Text passage:
-- -- --
Advertisement

College Sports Facing Long-Term Threats of Aging Fan and Donor Demographics

The Division I collegiate sports ecosystem is facing several strong headwinds, including an ever-growing gap between the haves and have nots, declining season ticket sales and attendance figures, mounting legal and anti-trust challenges, and loads of long-term debt. But former UC-Davis athletic director Kevin Blue (he recently accepted the role of chief sport officer at Golf Canada) says the “most underappreciated challenge to the long-term health of college athletics is aging fan and donor demographics.”

Our Take: Historically speaking, athletic departments have relied heavily on fundraising revenue to cover the costs of their various sports programs (including scholarship aid for student athletes). But as alumni of the 1960s, ’70s and ’80s begin to age out, concerns are beginning to mount about the shortfall they will leave in budgets and whether it can be replaced. “The fact that most donors are in an older age bracket is very scary,” said Jay Judge (Senior Associate Athletics Director, Development and External Affairs, Seton Hall University).

It wouldn’t be so scary if there were another generation of boosters ready to assume the responsibility. The problem is graduates of the ’90s and ’00s are significantly underrepresented among current donors, and it very much remains a question whether they will ever give back to athletic programs in the same way their predecessors did. “The characteristics of people going to college and their preferences with respect to athletics have changed over the last several decades,” Blue explained.
-- -- --
Records shown:
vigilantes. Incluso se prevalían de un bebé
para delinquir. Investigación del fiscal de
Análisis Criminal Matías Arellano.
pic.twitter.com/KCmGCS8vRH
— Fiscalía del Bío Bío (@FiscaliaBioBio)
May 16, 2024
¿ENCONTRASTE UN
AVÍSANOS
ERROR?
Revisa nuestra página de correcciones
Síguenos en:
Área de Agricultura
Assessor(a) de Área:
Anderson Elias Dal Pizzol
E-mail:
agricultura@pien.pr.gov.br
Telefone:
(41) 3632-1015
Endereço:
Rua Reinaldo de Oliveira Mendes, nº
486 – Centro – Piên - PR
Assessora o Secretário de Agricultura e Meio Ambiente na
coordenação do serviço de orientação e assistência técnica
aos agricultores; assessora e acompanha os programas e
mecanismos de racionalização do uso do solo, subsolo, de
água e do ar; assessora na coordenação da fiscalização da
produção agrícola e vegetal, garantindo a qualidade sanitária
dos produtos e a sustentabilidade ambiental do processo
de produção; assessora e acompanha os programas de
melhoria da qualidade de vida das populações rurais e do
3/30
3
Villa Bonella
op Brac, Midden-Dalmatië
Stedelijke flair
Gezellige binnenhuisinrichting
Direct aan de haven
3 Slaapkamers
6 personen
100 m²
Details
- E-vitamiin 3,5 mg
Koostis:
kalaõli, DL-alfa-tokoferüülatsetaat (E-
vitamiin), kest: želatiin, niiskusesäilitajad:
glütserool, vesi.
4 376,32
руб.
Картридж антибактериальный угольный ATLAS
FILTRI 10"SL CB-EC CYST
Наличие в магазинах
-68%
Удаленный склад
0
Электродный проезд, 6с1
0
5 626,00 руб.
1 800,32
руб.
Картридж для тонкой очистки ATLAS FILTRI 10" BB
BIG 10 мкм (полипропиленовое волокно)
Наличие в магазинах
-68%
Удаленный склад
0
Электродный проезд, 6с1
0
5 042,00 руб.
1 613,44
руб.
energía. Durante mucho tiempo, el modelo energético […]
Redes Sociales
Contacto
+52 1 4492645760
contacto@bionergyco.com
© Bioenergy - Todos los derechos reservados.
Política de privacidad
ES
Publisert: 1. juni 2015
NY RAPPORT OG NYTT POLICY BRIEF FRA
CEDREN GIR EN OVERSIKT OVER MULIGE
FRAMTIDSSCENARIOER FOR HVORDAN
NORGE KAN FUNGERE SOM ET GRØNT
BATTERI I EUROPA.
-- -- --
Task directions: Print, word for word, the portion of the college athletics article starting at "Our Take: Historically" and ending at "Seton Hall University).". The entries come from a source unrelated to the college athletics article.

Output of the task:
Our Take: Historically speaking, athletic departments have relied heavily on fundraising revenue to cover the costs of their various sports programs (including scholarship aid for student athletes). But as alumni of the 1960s, ’70s and ’80s begin to age out, concerns are beginning to mount about the shortfall they will leave in budgets and whether it can be replaced. “The fact that most donors are in an older age bracket is very scary,” said Jay Judge (Senior Associate Athletics Director, Development and External Affairs, Seton Hall University).